Firth puts his leap forward this season down to working with performance coach Duncan McCarthy, of Ignite Sports – a fellow Moortown member – and golf coach Dan Seaman, of Leeds Golf Centre.

“Duncan does all my scheduling, and helps me mentally and with the performance side of my game, while Dan deals with the technical side of my swing,” he said.

“I started with Duncan off the course in January and have been working with Dan since October last year.

“It is through a combination of working with them that my game has improved.”

The 19-year-old says one of his biggest problems was an ineffectual practice regime, which McCarthy has dealt with.

“ I was going down the range and practising for five hours, but I would come back and I hadn’t learned anything,” he said.

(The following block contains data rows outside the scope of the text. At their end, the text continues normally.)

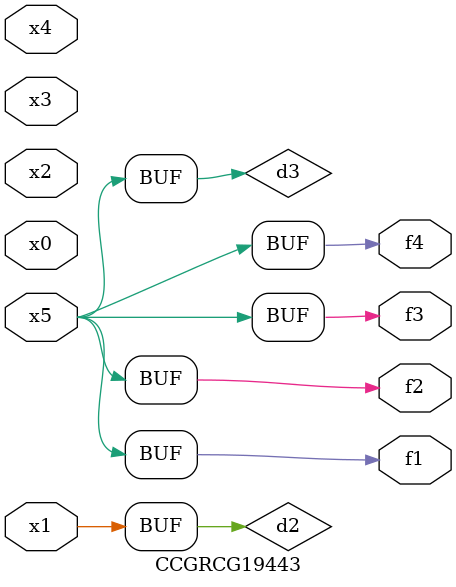
<source format=v>
module CCGRCG19443(
	input x0, x1, x2, x3, x4, x5,
	output f1, f2, f3, f4
);

	wire d1, d2, d3;

	not (d1, x5);
	or (d2, x1);
	xnor (d3, d1);
	assign f1 = d3;
	assign f2 = d3;
	assign f3 = d3;
	assign f4 = d3;
endmodule

</source>
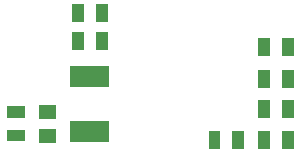
<source format=gbp>
G04 Layer: BottomPasteMaskLayer*
G04 EasyEDA v6.4.7, 2020-11-07T10:37:38+03:00*
G04 1389fe0e608b4a92a316d8f3135ec2f9,c683d62568ac4463b913f09dc326db1e,10*
G04 Gerber Generator version 0.2*
G04 Scale: 100 percent, Rotated: No, Reflected: No *
G04 Dimensions in millimeters *
G04 leading zeros omitted , absolute positions ,3 integer and 3 decimal *
%FSLAX33Y33*%
%MOMM*%
G90*
D02*


%LPD*%
G36*
G01X10922Y11068D02*
G01X10922Y9288D01*
G01X14223Y9288D01*
G01X14223Y11068D01*
G01X10922Y11068D01*
G37*
G36*
G01X10922Y6459D02*
G01X10922Y4679D01*
G01X14223Y4679D01*
G01X14223Y6459D01*
G01X10922Y6459D01*
G37*
G36*
G01X9741Y4626D02*
G01X9741Y5787D01*
G01X8292Y5787D01*
G01X8292Y4626D01*
G01X9741Y4626D01*
G37*
G36*
G01X9741Y6658D02*
G01X9741Y7819D01*
G01X8292Y7819D01*
G01X8292Y6658D01*
G01X9741Y6658D01*
G37*
G36*
G01X13072Y14845D02*
G01X14072Y14845D01*
G01X14072Y16396D01*
G01X13072Y16396D01*
G01X13072Y14845D01*
G37*
G36*
G01X11073Y14845D02*
G01X12073Y14845D01*
G01X12073Y16396D01*
G01X11073Y16396D01*
G01X11073Y14845D01*
G37*
G36*
G01X13072Y12432D02*
G01X14072Y12432D01*
G01X14072Y13983D01*
G01X13072Y13983D01*
G01X13072Y12432D01*
G37*
G36*
G01X11073Y12432D02*
G01X12073Y12432D01*
G01X12073Y13983D01*
G01X11073Y13983D01*
G01X11073Y12432D01*
G37*
G36*
G01X27821Y5601D02*
G01X26821Y5601D01*
G01X26821Y4050D01*
G01X27821Y4050D01*
G01X27821Y5601D01*
G37*
G36*
G01X29820Y5601D02*
G01X28820Y5601D01*
G01X28820Y4050D01*
G01X29820Y4050D01*
G01X29820Y5601D01*
G37*
G36*
G01X5574Y5723D02*
G01X5574Y4723D01*
G01X7125Y4723D01*
G01X7125Y5723D01*
G01X5574Y5723D01*
G37*
G36*
G01X5574Y7722D02*
G01X5574Y6722D01*
G01X7125Y6722D01*
G01X7125Y7722D01*
G01X5574Y7722D01*
G37*
G36*
G01X28820Y6717D02*
G01X29820Y6717D01*
G01X29820Y8268D01*
G01X28820Y8268D01*
G01X28820Y6717D01*
G37*
G36*
G01X26821Y6717D02*
G01X27821Y6717D01*
G01X27821Y8268D01*
G01X26821Y8268D01*
G01X26821Y6717D01*
G37*
G36*
G01X24629Y4050D02*
G01X25629Y4050D01*
G01X25629Y5601D01*
G01X24629Y5601D01*
G01X24629Y4050D01*
G37*
G36*
G01X22630Y4050D02*
G01X23630Y4050D01*
G01X23630Y5601D01*
G01X22630Y5601D01*
G01X22630Y4050D01*
G37*
G36*
G01X28820Y9257D02*
G01X29820Y9257D01*
G01X29820Y10808D01*
G01X28820Y10808D01*
G01X28820Y9257D01*
G37*
G36*
G01X26821Y9257D02*
G01X27821Y9257D01*
G01X27821Y10808D01*
G01X26821Y10808D01*
G01X26821Y9257D01*
G37*
G36*
G01X28820Y11924D02*
G01X29820Y11924D01*
G01X29820Y13475D01*
G01X28820Y13475D01*
G01X28820Y11924D01*
G37*
G36*
G01X26821Y11924D02*
G01X27821Y11924D01*
G01X27821Y13475D01*
G01X26821Y13475D01*
G01X26821Y11924D01*
G37*
M00*
M02*

</source>
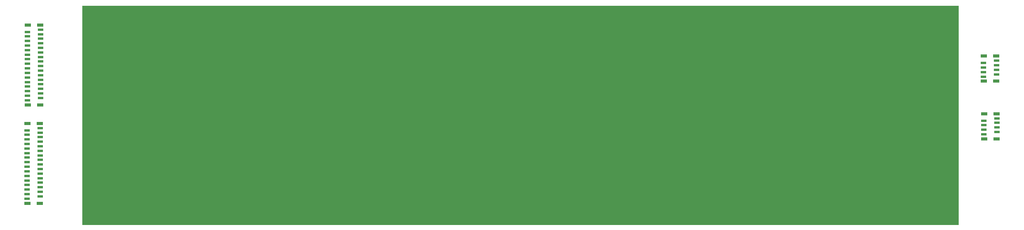
<source format=gbs>
G04 #@! TF.GenerationSoftware,KiCad,Pcbnew,6.0.8+dfsg-1~bpo11+1*
G04 #@! TF.CreationDate,2023-05-30T16:57:20-04:00*
G04 #@! TF.ProjectId,09_padded_high_res_tight,30395f70-6164-4646-9564-5f686967685f,rev?*
G04 #@! TF.SameCoordinates,Original*
G04 #@! TF.FileFunction,Soldermask,Bot*
G04 #@! TF.FilePolarity,Negative*
%FSLAX46Y46*%
G04 Gerber Fmt 4.6, Leading zero omitted, Abs format (unit mm)*
G04 Created by KiCad (PCBNEW 6.0.8+dfsg-1~bpo11+1) date 2023-05-30 16:57:20*
%MOMM*%
%LPD*%
G01*
G04 APERTURE LIST*
%ADD10C,0.050000*%
%ADD11R,1.200000X0.600000*%
%ADD12R,1.400000X0.800000*%
G04 APERTURE END LIST*
D10*
X62620000Y-56810000D02*
X254620000Y-56810000D01*
X254620000Y-56810000D02*
X254620000Y-104810000D01*
X254620000Y-104810000D02*
X62620000Y-104810000D01*
X62620000Y-104810000D02*
X62620000Y-56810000D01*
G36*
X62620000Y-56810000D02*
G01*
X254620000Y-56810000D01*
X254620000Y-104810000D01*
X62620000Y-104810000D01*
X62620000Y-56810000D01*
G37*
D11*
X263090000Y-81540000D03*
X260190000Y-82040000D03*
X263090000Y-82540000D03*
X260190000Y-83040000D03*
X263090000Y-83540000D03*
X260190000Y-84040000D03*
X263090000Y-84540000D03*
X260190000Y-85040000D03*
D12*
X262990000Y-80540000D03*
X260290000Y-80540000D03*
X262990000Y-86040000D03*
X260290000Y-86040000D03*
D11*
X53490000Y-62070000D03*
X50590000Y-62570000D03*
X53490000Y-63070000D03*
X50590000Y-63570000D03*
X53490000Y-64070000D03*
X50590000Y-64570000D03*
X53490000Y-65070000D03*
X50590000Y-65570000D03*
X53490000Y-66070000D03*
X50590000Y-66570000D03*
X53490000Y-67070000D03*
X50590000Y-67570000D03*
X53490000Y-68070000D03*
X50590000Y-68570000D03*
X53490000Y-69070000D03*
X50590000Y-69570000D03*
X53490000Y-70070000D03*
X50590000Y-70570000D03*
X53490000Y-71070000D03*
X50590000Y-71570000D03*
X53490000Y-72070000D03*
X50590000Y-72570000D03*
X53490000Y-73070000D03*
X50590000Y-73570000D03*
X53490000Y-74070000D03*
X50590000Y-74570000D03*
X53490000Y-75070000D03*
X50590000Y-75570000D03*
X53490000Y-76070000D03*
X50590000Y-76570000D03*
X53490000Y-77070000D03*
X50590000Y-77570000D03*
D12*
X53390000Y-61070000D03*
X50690000Y-61070000D03*
X53390000Y-78570000D03*
X50690000Y-78570000D03*
D11*
X50560000Y-99160000D03*
X53460000Y-98660000D03*
X50560000Y-98160000D03*
X53460000Y-97660000D03*
X50560000Y-97160000D03*
X53460000Y-96660000D03*
X50560000Y-96160000D03*
X53460000Y-95660000D03*
X50560000Y-95160000D03*
X53460000Y-94660000D03*
X50560000Y-94160000D03*
X53460000Y-93660000D03*
X50560000Y-93160000D03*
X53460000Y-92660000D03*
X50560000Y-92160000D03*
X53460000Y-91660000D03*
X50560000Y-91160000D03*
X53460000Y-90660000D03*
X50560000Y-90160000D03*
X53460000Y-89660000D03*
X50560000Y-89160000D03*
X53460000Y-88660000D03*
X50560000Y-88160000D03*
X53460000Y-87660000D03*
X50560000Y-87160000D03*
X53460000Y-86660000D03*
X50560000Y-86160000D03*
X53460000Y-85660000D03*
X50560000Y-85160000D03*
X53460000Y-84660000D03*
X50560000Y-84160000D03*
X53460000Y-83660000D03*
D12*
X50660000Y-100160000D03*
X53360000Y-100160000D03*
X50660000Y-82660000D03*
X53360000Y-82660000D03*
D11*
X262990000Y-68890000D03*
X260090000Y-69390000D03*
X262990000Y-69890000D03*
X260090000Y-70390000D03*
X262990000Y-70890000D03*
X260090000Y-71390000D03*
X262990000Y-71890000D03*
X260090000Y-72390000D03*
D12*
X262890000Y-67890000D03*
X260190000Y-67890000D03*
X262890000Y-73390000D03*
X260190000Y-73390000D03*
M02*

</source>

“I have reduced my practice time this year, but it’s more specific on a daily basis – it is all planned out.

“My routine now covers every aspect of my game, I’m not just going down and doing the same things every time.”

The improved mental side of his game proved beneficial going into the Moortown Masters finale.

“I think I missed five greens (in regulation) over two rounds, which isn’t bad round Moortown,” he said.

“Phil struggled for a bit of it and I thought ‘if I keep going I can do something here’, but he just hung on.

“Even if I’d won he would have beaten me by six points still for the Order of Merit.”

Firth made it in as a last-minute reserve in the English amateur championship and progressing to the match play stages meant he could not compete in the Cobble Hall Scratch, which Tomkinson won.

“He won at Cobble Hall when the English amateur was on, but I learned so much from it that I don’t really mind,” said Firth, who has been invited to train with Yorkshire’s county coaching team during the winter.

“I would say my ultimate aim is to be a touring professional, but I’ll stay an amateur for the next couple of years and play more national stuff.

“At the start of year I started studying (to become a PGA assistant professional), but now I’ve decided to leave that a couple of years to concentrate on playing.

“Since I’ve been working with Dan and Duncs I’ve come down rapidly this year so I’m going to do national stuff instead. I wasn’t low enough before.

“At the English I was 75th reserve and I got in, off 1.1, at seven o’clock in the morning – and I was on the tee at eight.”

He is looking forward to joining the Yorkshire coaching system, which will focus on the short game.

He hopes to build on the work he has done in this area with McCarthy.

“With Duncan’s help I’ve got distances all charted out and I’ve got clubs for every single yardage, so I don’t have to think about it when I set up to the ball,” he said.